Penelitian: Bagaimana Bias Terhadap Perempuan Bertahan di Tempat Kerja yang Didominasi Perempuan

Penelitian: Bagaimana Bias Terhadap Perempuan Bertahan di Tempat Kerja yang Didominasi Perempuan

Penelitian baru meneliti bias gender dalam empat industri dengan lebih banyak pekerja perempuan daripada laki-laki — hukum, pendidikan tinggi, organisasi nirlaba berbasis agama, dan perawatan kesehatan. Memiliki jumlah perempuan yang seimbang atau bahkan lebih banyak dalam suatu organisasi tidak dengan sendirinya mengubah pengalaman bias perempuan. Bias dibangun ke dalam sistem dan terus beroperasi bahkan ketika lebih banyak wanita daripada pria yang hadir. Para pemimpin dapat menggunakan temuan ini untuk menciptakan praktik dan lingkungan yang setara gender yang mengurangi bias. Pertama, ganti kompetisi dengan kerja sama. Kedua, ukur kesuksesan dengan tujuan, bukan dengan waktu yang dihabiskan di kantor atau online. Ketiga, terapkan struktur penghargaan yang adil, dan berikan pekerjaan jarak jauh dan fleksibel dengan otonomi. Terakhir, tingkatkan transparansi dalam pengambilan keputusan.

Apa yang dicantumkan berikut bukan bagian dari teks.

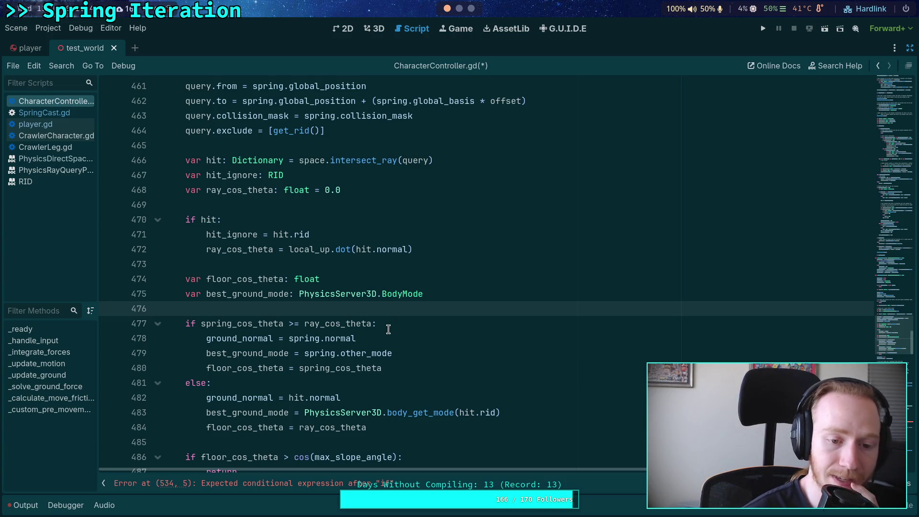
{"action": "mouse_move", "coordinate": [373, 330]}
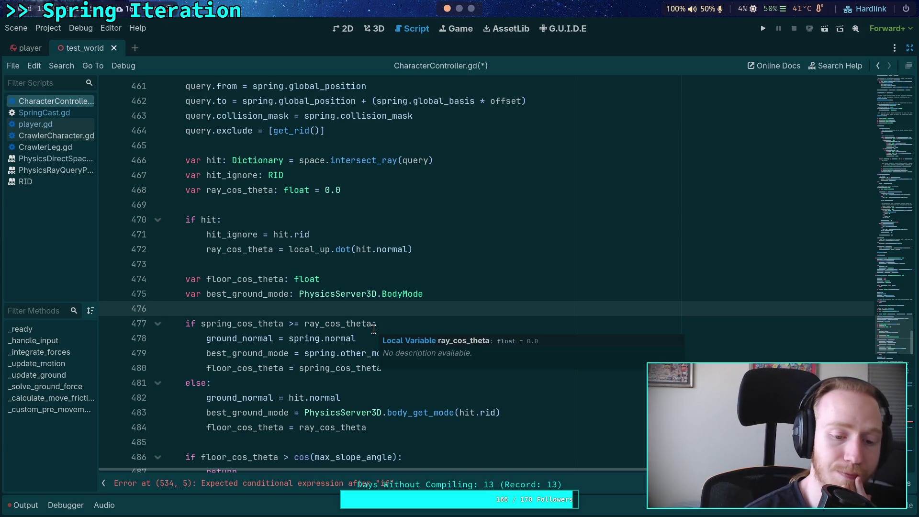
{"action": "scroll", "coordinate": [373, 329], "scroll_direction": "down", "scroll_amount": 3}
{"action": "left_click_drag", "start_coordinate": [201, 324], "coordinate": [397, 325]}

Dianggap bahwa begitu industri mencapai keseimbangan gender, bias akan berkurang dan kesenjangan gender akan tertutup. Kadang-kadang disebut pendekatan “tambahkan wanita dan aduk”, orang cenderung berpikir bahwa kehadiran lebih banyak wanita adalah semua yang diperlukan untuk mendorong perubahan. Tetapi hanya menambahkan perempuan ke tempat kerja tidak mengubah struktur dan sistem organisasi yang lebih menguntungkan laki-laki daripada perempuan. Penelitian baru kami (akan diterbitkan dalam edisi mendatang Tinjauan Personil ) menunjukkan bias gender masih lazim di industri yang seimbang gender dan didominasi perempuan.

Sebagian besar penelitian bias gender berfokus pada industri yang didominasi laki-laki seperti STEM atau penegakan hukum, di mana pengalaman bias dan diskriminasi perempuan mungkin lebih terlihat. Penelitian kami unik karena meneliti bias gender di empat industri dengan lebih banyak pekerja perempuan daripada laki-laki: hukum, pendidikan tinggi, organisasi nirlaba berbasis agama, dan perawatan kesehatan. Di keempat industri ini, perempuan mendominasi. Mereka membentuk 53,5% dari angkatan kerja di bidang hukum, 55,3% di pendidikan tinggi, 63,8% di organisasi nirlaba berbasis agama, dan 77,6% dalam perawatan kesehatan. Menggunakan Skala Bias Gender untuk Pemimpin Wanita bersama dengan pertanyaan terbuka, kami membandingkan persepsi dan pengalaman bias gender untuk 1.606 pemimpin wanita di bidang ini di 15 faktor, mulai dari yang halus (seperti kurangnya pengakuan) hingga yang terbuka (seperti tempat kerja pelecehan).

Meskipun perempuan adalah mayoritas di industri ini, kami menemukan mereka masih mengalami banyak bias. Salah satu contohnya adalah komunikasi yang dibatasi, di mana wanita harus berhati-hati saat mengekspresikan otoritas dan meremehkan pencapaian mereka. Mereka melaporkan kurangnya pengakuan atas kontribusi mereka dan diinterupsi oleh laki-laki ketika berbicara. Dan bahkan ketika perempuan terwakili dengan baik, tempat kerja mereka sering kali masih memiliki mentalitas klub anak laki-laki di mana keputusan sebagian besar dibuat oleh laki-laki. Para peserta terkadang berada di tebing kaca, dianggap bertanggung jawab atas masalah di luar kendali mereka. Mereka sering kekurangan mentor dan sponsor. Dan terakhir, beberapa wanita tidak menemukan pilihan lain selain membatasi aspirasi mereka karena kewajiban pribadi. Dengan kata lain, tempat kerja mereka tidak mendukung menggabungkan pekerjaan dengan keluarga. Di luar hambatan ini, hasil kami menunjukkan perbedaan penting dalam aspek lain dari bias gender antara industri.

Hukum adalah lingkungan yang paling menantang dalam penelitian kami. Wanita melaporkan tingkat pengucilan dan pelecehan di tempat kerja tertinggi dibandingkan dengan tiga industri lainnya. Ada sejarah panjang bias terhadap perempuan dalam hukum. Sifat kompetitif lapangan dan penekanan pada jam yang dapat ditagih dapat menyulitkan individu dengan tanggung jawab pengasuhan (tidak proporsional perempuan) untuk mengikuti, sehingga melanggengkan ketidakadilan.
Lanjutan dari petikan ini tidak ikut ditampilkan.